- [Required work]
Output the entire Book Week library passage, reproducing it word for word.

- [Extract]
In the lead up to Book Week, Librarians Mrs Porter, Ms Scott and Library Technician Mrs Blamey worked with Digital Learning Leader Mr Kolbe to help Junior School students record a video explaining why reading was their secret power. Mr Kolbe gave them a lesson on camera angles, lighting and different techniques that they could use to make their video clips come to life. It was a great way for the students to review their favourite books with insight and charm, while encouraging their classmates to read other books that might be outside their comfort zone.
Earlier in the week, students from Years 5 to 11 came together in the Library under the guidance of Head of Library, Ms Stevenson to ‘Write a Book in a Day’. Forming teams of up to 10, the students had 12 hours to write and illustrate a book for children in hospitals across Australia to read, while also raising money for The Kids’ Cancer Project.

- [Page images and extracted text]

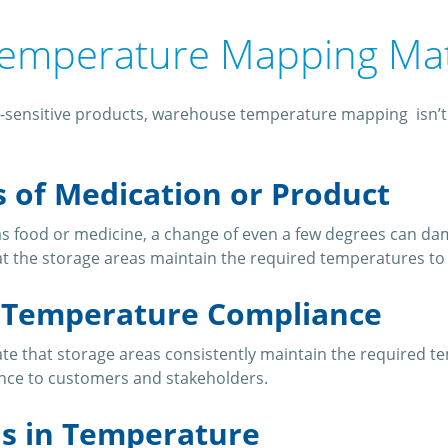
emperature Mapping Ma
-sensitive products, warehouse temperature mapping isn’t ju
s of Medication or Product
s food or medicine, a change of even a few degrees can da
t the storage areas maintain the required temperatures to 
g Temperature Compliance
 that storage areas consistently maintain the required tempe
nce to customers and stakeholders.
ns in Temperature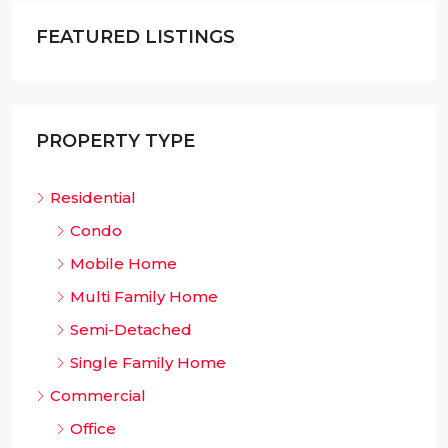
FEATURED LISTINGS
PROPERTY TYPE
Residential
Condo
Mobile Home
Multi Family Home
Semi-Detached
Single Family Home
Commercial
Office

- [Task response]
In the lead up to Book Week, Librarians Mrs Porter, Ms Scott and Library Technician Mrs Blamey worked with Digital Learning Leader Mr Kolbe to help Junior School students record a video explaining why reading was their secret power. Mr Kolbe gave them a lesson on camera angles, lighting and different techniques that they could use to make their video clips come to life. It was a great way for the students to review their favourite books with insight and charm, while encouraging their classmates to read other books that might be outside their comfort zone.
Earlier in the week, students from Years 5 to 11 came together in the Library under the guidance of Head of Library, Ms Stevenson to ‘Write a Book in a Day’. Forming teams of up to 10, the students had 12 hours to write and illustrate a book for children in hospitals across Australia to read, while also raising money for The Kids’ Cancer Project.